In turn, paragraph j) of said article provides that the aforementioned tax, with respect to the part of the interest derived from external credits that exceeds the maximum rate indicated in the previous considering, will be determined by applying the rate of 30%.

Furthermore, subsection c) of the first paragraph of article 30 of the Regulations of the Income Tax Law, approved by Supreme Decree No. 122-94-EF, provides that, for the purposes of applying the rate at which paragraph a) of article 56 of the Income Tax Law refers, it will be taken into account that, in the case of credits obtained in the American market of the United States of America and in the market of the European continent, the prevailing preferential rate is considered at the LIBOR rate plus four (4) points.

Consequently, it is necessary to regulate the new predominant preferential rate referred to in paragraph 2 of paragraph a) of article 56 of the Income Tax Law, taking into account the discontinuity of the use of the LIBOR rate.

For this reason, on June 29, 2023, Supreme Decree No. 137-2023-EF was published in order to establish the new predominant preferential rate.

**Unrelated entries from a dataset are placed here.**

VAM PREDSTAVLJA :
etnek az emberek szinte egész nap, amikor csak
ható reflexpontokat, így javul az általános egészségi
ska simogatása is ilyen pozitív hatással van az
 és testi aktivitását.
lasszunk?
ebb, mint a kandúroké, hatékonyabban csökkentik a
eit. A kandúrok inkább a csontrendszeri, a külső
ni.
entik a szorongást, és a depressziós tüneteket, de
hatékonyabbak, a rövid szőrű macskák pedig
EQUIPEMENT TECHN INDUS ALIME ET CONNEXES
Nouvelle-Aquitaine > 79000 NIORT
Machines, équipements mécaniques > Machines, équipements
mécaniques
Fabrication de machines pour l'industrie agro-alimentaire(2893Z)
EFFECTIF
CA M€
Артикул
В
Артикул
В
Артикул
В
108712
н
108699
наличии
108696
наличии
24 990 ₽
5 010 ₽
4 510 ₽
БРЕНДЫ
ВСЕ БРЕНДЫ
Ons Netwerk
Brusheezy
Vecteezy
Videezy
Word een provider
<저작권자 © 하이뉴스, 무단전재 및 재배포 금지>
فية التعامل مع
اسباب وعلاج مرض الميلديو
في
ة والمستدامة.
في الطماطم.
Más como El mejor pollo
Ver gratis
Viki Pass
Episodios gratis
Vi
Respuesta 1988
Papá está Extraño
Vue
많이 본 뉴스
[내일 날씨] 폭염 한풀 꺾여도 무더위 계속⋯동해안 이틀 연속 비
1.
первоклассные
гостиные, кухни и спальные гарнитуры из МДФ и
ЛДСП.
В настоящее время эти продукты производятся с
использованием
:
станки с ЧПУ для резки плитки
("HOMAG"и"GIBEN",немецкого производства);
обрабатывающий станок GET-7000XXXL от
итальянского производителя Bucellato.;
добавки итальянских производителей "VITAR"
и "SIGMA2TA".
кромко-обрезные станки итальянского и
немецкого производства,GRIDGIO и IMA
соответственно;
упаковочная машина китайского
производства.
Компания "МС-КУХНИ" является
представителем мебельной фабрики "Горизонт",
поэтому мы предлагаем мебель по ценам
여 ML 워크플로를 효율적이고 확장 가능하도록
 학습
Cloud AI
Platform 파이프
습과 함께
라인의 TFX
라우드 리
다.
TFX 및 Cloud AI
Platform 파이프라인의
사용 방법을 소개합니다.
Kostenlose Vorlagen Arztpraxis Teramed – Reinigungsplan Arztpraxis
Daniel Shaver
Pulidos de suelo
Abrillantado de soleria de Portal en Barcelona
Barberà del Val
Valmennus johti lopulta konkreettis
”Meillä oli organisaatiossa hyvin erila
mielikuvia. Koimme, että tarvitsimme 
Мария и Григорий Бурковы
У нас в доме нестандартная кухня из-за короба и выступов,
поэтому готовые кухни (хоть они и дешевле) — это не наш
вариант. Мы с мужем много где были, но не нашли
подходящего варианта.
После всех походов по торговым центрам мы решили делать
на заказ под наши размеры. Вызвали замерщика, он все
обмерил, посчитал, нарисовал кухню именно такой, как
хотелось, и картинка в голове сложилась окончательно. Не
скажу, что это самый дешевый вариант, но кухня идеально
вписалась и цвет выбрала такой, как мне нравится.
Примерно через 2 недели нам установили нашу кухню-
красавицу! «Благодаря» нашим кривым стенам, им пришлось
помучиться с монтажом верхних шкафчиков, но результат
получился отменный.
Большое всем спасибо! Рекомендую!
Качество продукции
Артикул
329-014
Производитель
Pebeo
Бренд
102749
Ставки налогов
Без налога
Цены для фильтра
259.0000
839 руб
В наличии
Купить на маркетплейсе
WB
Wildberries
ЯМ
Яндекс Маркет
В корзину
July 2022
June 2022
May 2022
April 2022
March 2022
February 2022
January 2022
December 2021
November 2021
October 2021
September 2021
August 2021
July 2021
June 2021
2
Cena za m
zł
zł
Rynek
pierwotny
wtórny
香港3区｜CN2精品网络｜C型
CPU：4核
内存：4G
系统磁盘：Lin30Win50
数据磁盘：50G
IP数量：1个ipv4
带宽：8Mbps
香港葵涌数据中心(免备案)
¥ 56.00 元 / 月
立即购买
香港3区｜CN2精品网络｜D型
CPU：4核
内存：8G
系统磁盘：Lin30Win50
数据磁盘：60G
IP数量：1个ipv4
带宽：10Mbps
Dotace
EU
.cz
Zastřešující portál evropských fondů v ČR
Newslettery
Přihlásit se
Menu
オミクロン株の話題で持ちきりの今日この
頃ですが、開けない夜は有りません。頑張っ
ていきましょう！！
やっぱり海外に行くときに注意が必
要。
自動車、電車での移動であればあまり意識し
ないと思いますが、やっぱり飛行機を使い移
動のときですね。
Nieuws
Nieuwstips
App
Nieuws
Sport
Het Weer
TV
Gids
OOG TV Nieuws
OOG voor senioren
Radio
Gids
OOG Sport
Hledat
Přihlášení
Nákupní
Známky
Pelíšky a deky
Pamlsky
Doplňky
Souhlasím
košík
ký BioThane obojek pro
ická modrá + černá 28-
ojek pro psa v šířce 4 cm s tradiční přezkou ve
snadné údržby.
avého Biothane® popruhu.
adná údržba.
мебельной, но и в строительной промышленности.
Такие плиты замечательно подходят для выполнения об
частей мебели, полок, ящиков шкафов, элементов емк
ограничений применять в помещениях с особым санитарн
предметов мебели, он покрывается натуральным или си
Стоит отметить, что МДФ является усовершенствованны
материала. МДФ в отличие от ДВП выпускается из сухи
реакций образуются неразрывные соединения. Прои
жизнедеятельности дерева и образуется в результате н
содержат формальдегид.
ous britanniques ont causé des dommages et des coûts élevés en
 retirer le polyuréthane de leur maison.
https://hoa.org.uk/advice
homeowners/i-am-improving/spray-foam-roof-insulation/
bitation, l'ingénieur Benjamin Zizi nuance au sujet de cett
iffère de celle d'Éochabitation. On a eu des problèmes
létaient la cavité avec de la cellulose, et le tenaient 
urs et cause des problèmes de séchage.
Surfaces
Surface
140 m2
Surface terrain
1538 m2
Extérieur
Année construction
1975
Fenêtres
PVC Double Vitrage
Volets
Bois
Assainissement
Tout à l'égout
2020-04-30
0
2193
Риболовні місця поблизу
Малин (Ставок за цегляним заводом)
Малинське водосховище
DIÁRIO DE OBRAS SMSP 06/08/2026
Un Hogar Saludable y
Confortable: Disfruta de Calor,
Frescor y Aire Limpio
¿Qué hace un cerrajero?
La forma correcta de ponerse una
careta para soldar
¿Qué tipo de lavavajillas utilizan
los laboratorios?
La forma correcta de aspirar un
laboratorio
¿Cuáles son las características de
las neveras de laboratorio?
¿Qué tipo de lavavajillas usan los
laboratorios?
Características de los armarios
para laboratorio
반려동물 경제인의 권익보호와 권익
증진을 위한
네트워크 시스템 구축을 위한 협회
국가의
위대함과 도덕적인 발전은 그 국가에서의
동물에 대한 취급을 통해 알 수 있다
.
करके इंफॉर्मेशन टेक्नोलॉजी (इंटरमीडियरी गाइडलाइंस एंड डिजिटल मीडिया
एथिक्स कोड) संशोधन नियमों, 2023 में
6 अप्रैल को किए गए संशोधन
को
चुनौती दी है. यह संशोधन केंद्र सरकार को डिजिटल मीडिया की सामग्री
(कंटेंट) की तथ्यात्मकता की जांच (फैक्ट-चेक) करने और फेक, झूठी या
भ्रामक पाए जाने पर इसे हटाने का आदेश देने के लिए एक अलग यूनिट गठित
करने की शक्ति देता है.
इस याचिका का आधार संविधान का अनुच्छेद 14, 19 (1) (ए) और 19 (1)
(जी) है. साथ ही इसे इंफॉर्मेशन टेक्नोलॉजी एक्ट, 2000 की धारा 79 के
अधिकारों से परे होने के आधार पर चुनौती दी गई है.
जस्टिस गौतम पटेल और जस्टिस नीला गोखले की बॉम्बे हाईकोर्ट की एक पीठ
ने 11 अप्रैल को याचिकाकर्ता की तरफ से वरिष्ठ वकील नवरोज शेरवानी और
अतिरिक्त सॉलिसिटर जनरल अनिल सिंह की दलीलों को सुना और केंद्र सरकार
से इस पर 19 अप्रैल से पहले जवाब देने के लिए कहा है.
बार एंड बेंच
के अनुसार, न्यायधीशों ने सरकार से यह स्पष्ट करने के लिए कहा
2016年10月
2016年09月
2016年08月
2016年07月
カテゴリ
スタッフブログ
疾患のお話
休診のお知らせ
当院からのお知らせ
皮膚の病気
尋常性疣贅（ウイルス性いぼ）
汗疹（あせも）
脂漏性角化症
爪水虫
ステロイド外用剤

The modification of article 30 of the Regulations of the Income Tax Law is as follows:

Article 30.- RATES APPLICABLE TO NON-DOMICILIED LEGAL PERSONS
For the purposes of applying the rate referred to in paragraph a) of article 56 of the Law, the following will be taken into account:

(…)
c) The predominant preferential rate is considered to be the average thirty (30) day SOFR rate plus four (4) points, regardless of the place from which the credit comes, the currency or the agreed maturity period.

(…)
f) The comparison of the external credit rate with the prevailing preferential rate plus three (3) points will be made only when the credit interest rate is agreed, modified or extended.

(…)
The rate established in section j) of article 56 of the Law will be applicable to the amount of annual interest if it exceeds the prevailing preferential rate plus three (3) points.

With these modifications in the fiscal aspect, Peru is in line with the main world markets in not using the LIBOR rate.